Kesadaran akan hal tersebut membuat mereka menggunakan hitungan-hitungan hari dan tanggal sebagai sarana kecocokan terhadap penghuni rumahnya. Karena hal tersebut dan akibat dari pembelajaran sejarah terdahulunya, maka mereka membuat Rumah seakan-akan memiliki nyawa, sehingga mereka membuat keseluruhan Rumah menggunakan sistim knockdown dan hal ini menjadikan rumah dapat dipindah-pindah dari satu tempat ke tempat lainnya.
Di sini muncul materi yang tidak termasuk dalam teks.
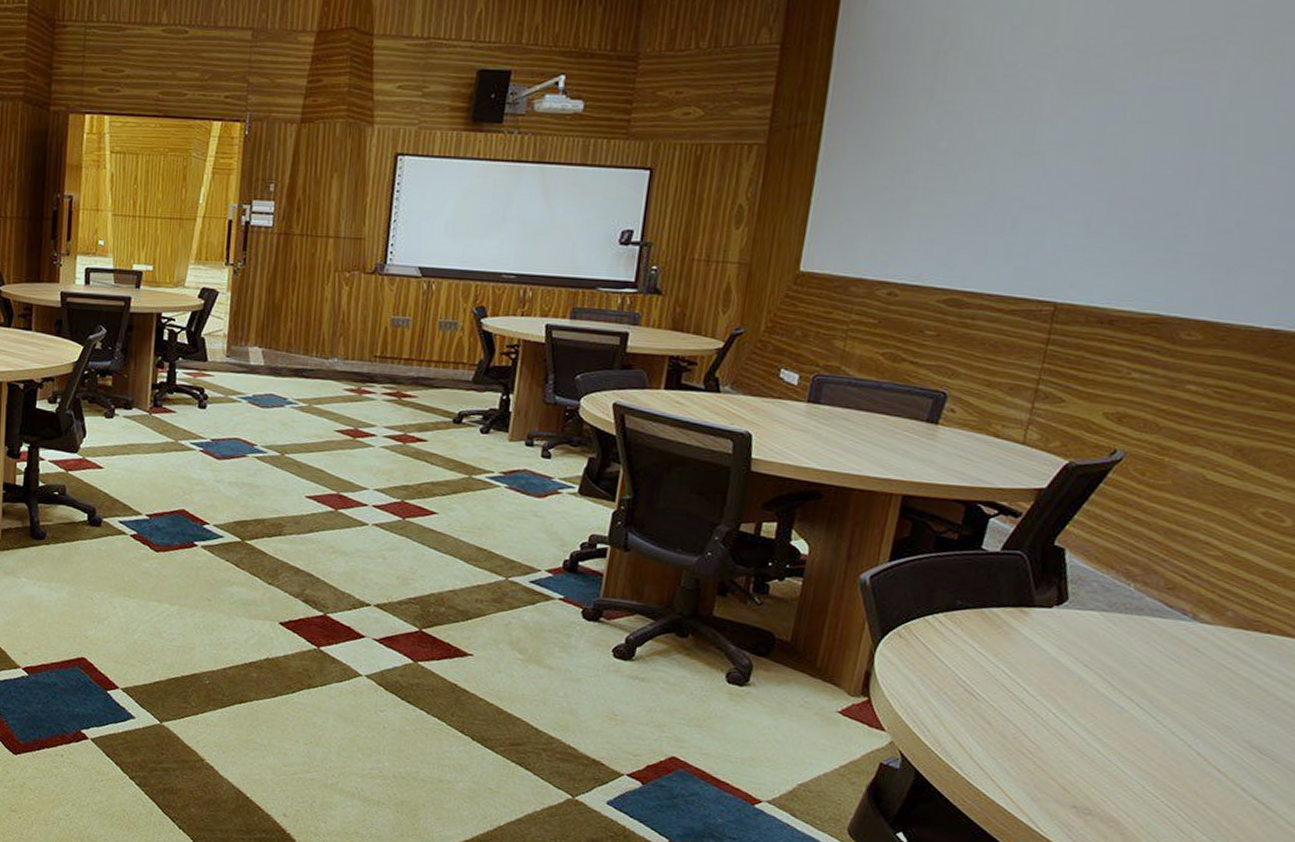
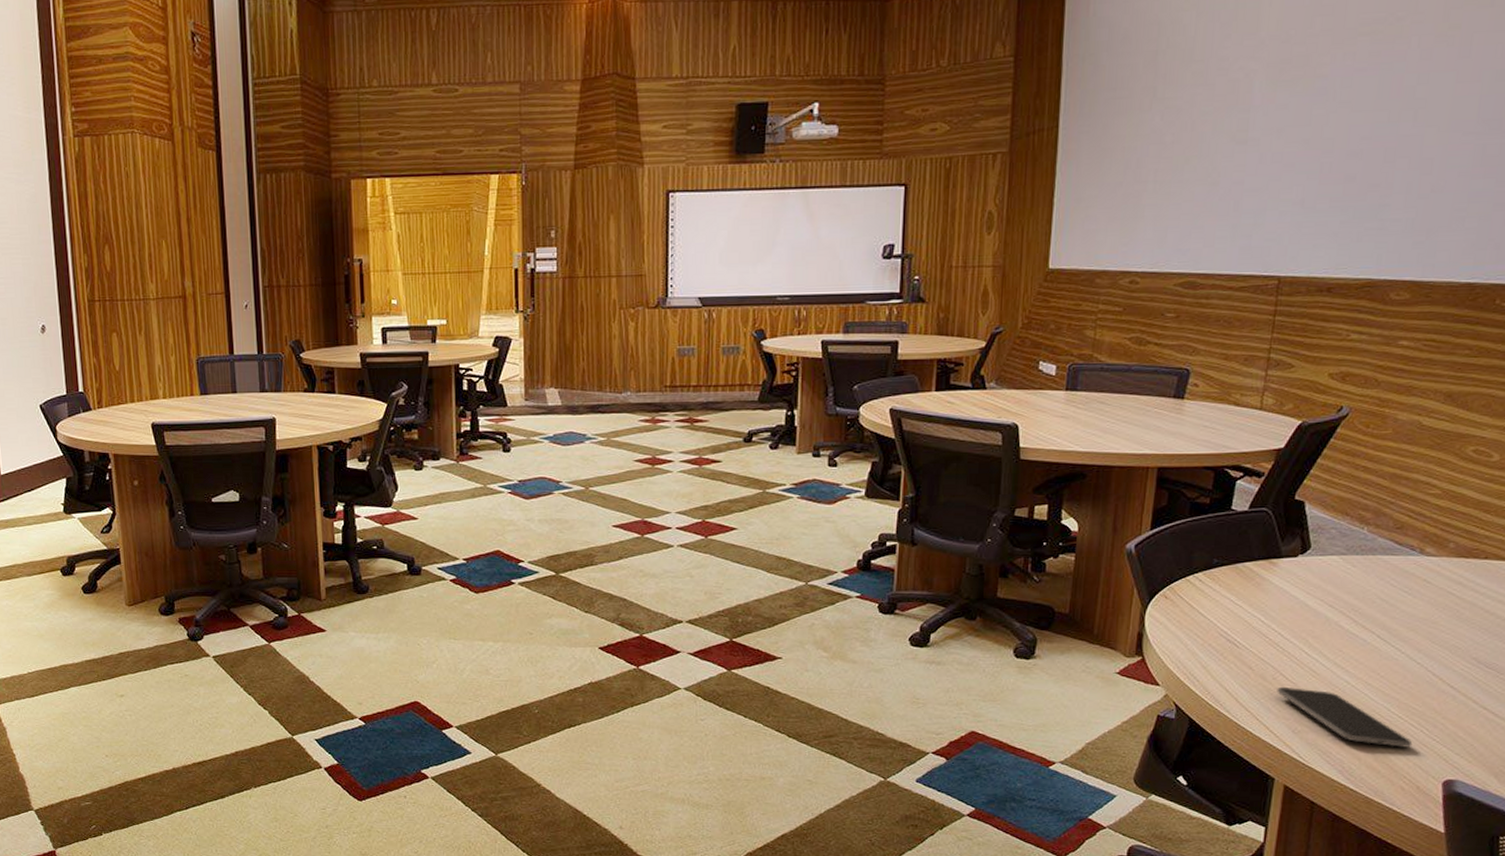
smartphone: none [1017,747,1168,831] -> present [1277,686,1413,748]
Hal tersebut dimungkinkan, karena material kayu pada dahulu kala sangat banyak dan sangat bagus sebagai rumah tinggal. Keseluruhan sambungan konstruksinya dapat dilepas dan disatukan kembali tanpa merusak bentuk dan keindahan rumahnya. Hal itu terbukti, bahwa sampai saat ini banyak peninggalan rumah-rumah Jawa seperti Rumah Limasan dan Rumah Joglo masih berdiri tegak dan masih diperbaharui pembuatannya.
Rumah Limasan memiliki sistim struktur knockdown yang sangat simple, sehingga sistim struktur ini masih dipakai sampai saat ini. Sambungan-sambungan kayu di perkuat dengan sistim sundhuk, sehingga kelenturan daya elastisitas material kayu dapat memberikan gerakan-gerakan tertentu yang dapat meredam getaran atau goncangan akibat dari pergeseran tanah atau gempa bumi. Hal ini dimungkinkan karena mereka belajar dari nenek moyang terdahulu yang sudah merasakan bahaya gempa bumi terhadap bangunan. Pembelajaran sistim sederhana ini harus dilestarikan sebagai nilai sejarah dan nilai estetika struktur yang harus dikembangkan sebagai sistim-sistim yang lebih modern yaitu hadir rumah bambu semi bangunan tembok.